Ce n’est pas quelque chose que j’ai appris vraiment, mais ça m’a conforté dans l’idée qu’il fallait savoir lâcher prise, s’adapter à la situation qui se présente. On n’a fait que ça, ces derniers mois. Faire avec les aléas était déjà notre quotidien en tant que sportif de haut niveau, mais là, ça a pris une autre dimension.
aVous avez mis à profit cette période pour sortir un livre de photos, racontez-nous comment est né ce projet…
C’est un livre [intitulé Behind the mask] qui met en avant la diversité en équipe de France d’escrime. J’ai eu cette idée après le premier confinement, en résonance avec le mouvement «Black Lives Matter». Je n’ai pas trop aimé la façon dont ce mouvement a été traité en France. Aux Etats-Unis, la société est fondée en partie sur le communautarisme. J’ai l’impression que tout à coup, on a voulu copier ça en France, alors que ce n’est pas du tout la façon dont on vit ici. En France, on prône le vivre-ensemble, la diversité, et je me suis dit qu’on était en train de créer des clivages dans notre société alors que ça se voulait un mouvement fédérateur.
Je prends l’exemple du carré noir sur Instagram. Soit tu le publiais, mais ça n’allait jamais, il n’y avait pas le bon hashtag ou je ne sais quoi, soit tu ne le publiais pas on disait que t’étais raciste. Ça a divisé beaucoup de monde. Personnellement, je me suis dit que je faisais un sport réservé dans l’imaginaire des gens à l’élite sociale, alors que ce n’est pas vrai. Moi je suis Antillais, je suis champion du monde de ce sport, dans les équipes de France il y a des gens issus de toutes les classes sociales, de toutes les ethnies, et je voulais mettre ça en avant.
D’où cette idée de photographier vos coéquipiers et coéquipières ?
J’ai pris le parti d’en photographier une vingtaine, sans distinctions, et j’en ai tiré une série photos qui devait à l’origine être exposée dans une salle de sport à Paris [La Mongolfière, dans le 10e arrondissement]. Ça devait se faire en novembre, mais le club a dû fermer. On attend que ça rouvre pour le faire. En attendant, je voulais rendre ces photos accessibles alors j’en ai fait un livre, que j’ai auto-édité pour ne pas avoir à faire de compromis avec une maison d’édition. J’avais envie de faire mon truc. J’ai tout fait de A à Z, j’ai fait ma maquette, je suis allé voir des imprimeurs, etc. Le livre est sorti en décembre, en vente sur mon site.
C’était un moyen, aussi, de faire un peu autre chose, de vous aérer l’esprit ?

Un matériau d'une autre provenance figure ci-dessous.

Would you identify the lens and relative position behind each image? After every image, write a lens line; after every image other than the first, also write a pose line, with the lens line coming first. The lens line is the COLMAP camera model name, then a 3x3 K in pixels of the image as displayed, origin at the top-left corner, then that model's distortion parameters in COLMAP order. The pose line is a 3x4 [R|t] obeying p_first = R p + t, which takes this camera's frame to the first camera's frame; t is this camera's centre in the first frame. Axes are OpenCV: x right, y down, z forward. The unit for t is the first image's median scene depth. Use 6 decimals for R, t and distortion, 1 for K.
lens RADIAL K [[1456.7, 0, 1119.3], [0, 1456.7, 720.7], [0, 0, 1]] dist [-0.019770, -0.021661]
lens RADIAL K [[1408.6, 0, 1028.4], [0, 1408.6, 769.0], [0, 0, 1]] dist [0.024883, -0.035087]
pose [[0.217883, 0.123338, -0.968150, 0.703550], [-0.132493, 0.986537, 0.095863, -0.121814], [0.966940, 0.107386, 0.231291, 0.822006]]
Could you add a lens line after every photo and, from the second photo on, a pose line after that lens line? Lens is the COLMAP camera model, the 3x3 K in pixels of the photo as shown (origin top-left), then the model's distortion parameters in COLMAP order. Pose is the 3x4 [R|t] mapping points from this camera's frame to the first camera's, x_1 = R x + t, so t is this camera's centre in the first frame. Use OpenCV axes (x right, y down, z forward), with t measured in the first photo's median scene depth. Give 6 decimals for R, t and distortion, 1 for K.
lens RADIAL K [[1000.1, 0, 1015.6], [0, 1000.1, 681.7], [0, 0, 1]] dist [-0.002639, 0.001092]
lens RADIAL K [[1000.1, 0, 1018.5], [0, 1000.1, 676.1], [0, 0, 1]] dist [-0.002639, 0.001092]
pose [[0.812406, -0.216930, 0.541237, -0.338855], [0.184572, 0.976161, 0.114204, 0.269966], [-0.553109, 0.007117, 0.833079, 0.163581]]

Complètement, j’ai découvert les métiers de l’édition, j’ai appris à utiliser des logiciels comme InDesign, etc. C’était très intéressant. Et tout ça a été rendu possible par la période. Sans lever complètement le pied non plus, l’année dernière on s’est entraîné de façon moins intense que si on préparait les Jeux. Donc j’ai eu du temps et surtout de l’espace dans ma tête pour que ce projet puisse naître. Et mes coéquipiers ont tous été hyper contents de participer.
La photo, c’est une passion depuis longtemps ?
Ça fait trois ans maintenant que je m’y suis mis. Je travaille à l’argentique [sur pellicule]. Ça commence à prendre de plus en plus de place dans ma vie, et j’envisage de m’en servir pour ma reconversion. Je me dis pourquoi pas… j’ai encore le temps d’y penser, mais du coup là je profite. Je m’exerce, je prends de plus en plus de photos, j’en fais pour des marques de mode, des restos, plein de choses.
Vous pensez faire connaître un peu mieux l’escrime aussi par ce biais ?
De manière plus large, oui. Je pense au gamin qui a envie de faire l’escrime et qui se dit que c’est un sport inaccessible. Je veux qu’il sache que pas du tout, que ce sont des clichés, que ce sport est ouvert à tout le monde. D’ailleurs j’ai monté un partenariat avec Paris 2024. Quand l’exposition aura lieu, des écoliers d’Ile-de-France pourront venir la voir. Je suis heureux de ce projet.